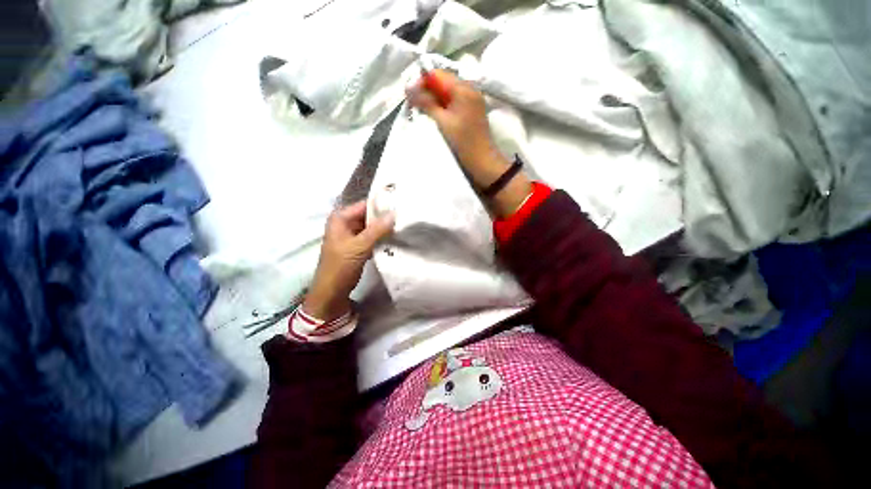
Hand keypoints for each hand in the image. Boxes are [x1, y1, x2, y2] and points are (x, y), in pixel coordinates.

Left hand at [303, 201, 394, 320]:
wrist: (332, 292)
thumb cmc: (341, 266)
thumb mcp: (359, 246)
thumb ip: (377, 230)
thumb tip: (394, 214)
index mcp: (340, 218)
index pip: (365, 205)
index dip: (382, 205)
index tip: (400, 205)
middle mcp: (345, 223)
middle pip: (369, 215)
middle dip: (385, 217)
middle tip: (405, 216)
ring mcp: (352, 235)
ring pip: (372, 227)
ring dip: (385, 228)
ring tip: (403, 226)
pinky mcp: (358, 246)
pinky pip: (372, 237)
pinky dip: (382, 238)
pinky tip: (395, 238)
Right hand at [407, 69, 533, 217]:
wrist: (483, 162)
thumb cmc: (463, 143)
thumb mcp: (443, 122)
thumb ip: (426, 103)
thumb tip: (408, 88)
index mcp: (463, 88)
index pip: (437, 74)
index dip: (421, 82)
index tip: (410, 97)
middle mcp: (469, 89)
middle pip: (443, 81)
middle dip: (427, 91)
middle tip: (415, 105)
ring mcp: (472, 100)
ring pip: (448, 92)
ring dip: (434, 100)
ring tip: (423, 112)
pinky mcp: (472, 111)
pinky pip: (454, 102)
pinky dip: (443, 106)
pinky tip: (436, 117)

· · · · · · ·

## TASK GOAL
The expected result is the material restated word for word, minus any picture.

## EXERCISE OUTPUT
Hand keypoints for each hand in the image. Boxes are [x1, y1, x2, y2] and points are (x, y), in pixel coordinates.

Left hand at [303, 201, 394, 320]:
wrist: (332, 292)
thumb cmc: (341, 266)
thumb mcp: (359, 246)
thumb ip: (377, 230)
thumb tip: (394, 214)
index mcp: (340, 218)
index pip: (365, 205)
index dip: (382, 205)
index tip: (400, 205)
middle mcp: (345, 223)
middle pip: (369, 215)
middle dip: (385, 217)
middle tip: (405, 216)
ring mcp: (352, 235)
ring pip: (372, 227)
ring dip: (385, 228)
ring tip: (403, 226)
pinky mcp: (358, 246)
pinky pip: (372, 237)
pinky dip: (382, 238)
pinky tip: (395, 238)
Right hand at [407, 69, 533, 217]:
wrist: (483, 162)
thumb cmc: (463, 143)
thumb mcp: (443, 122)
thumb ip: (426, 103)
thumb tip: (408, 88)
index mcp: (463, 88)
index pip: (437, 74)
index dip: (421, 82)
index tip: (410, 97)
middle mcp: (469, 89)
middle pip: (443, 81)
middle dip: (427, 91)
middle tip: (415, 105)
ring mcp: (472, 100)
ring pip: (448, 92)
ring dip: (434, 100)
ring tip: (423, 112)
pinky mcp: (472, 111)
pinky pip: (454, 102)
pinky dip: (443, 106)
pinky tip: (436, 117)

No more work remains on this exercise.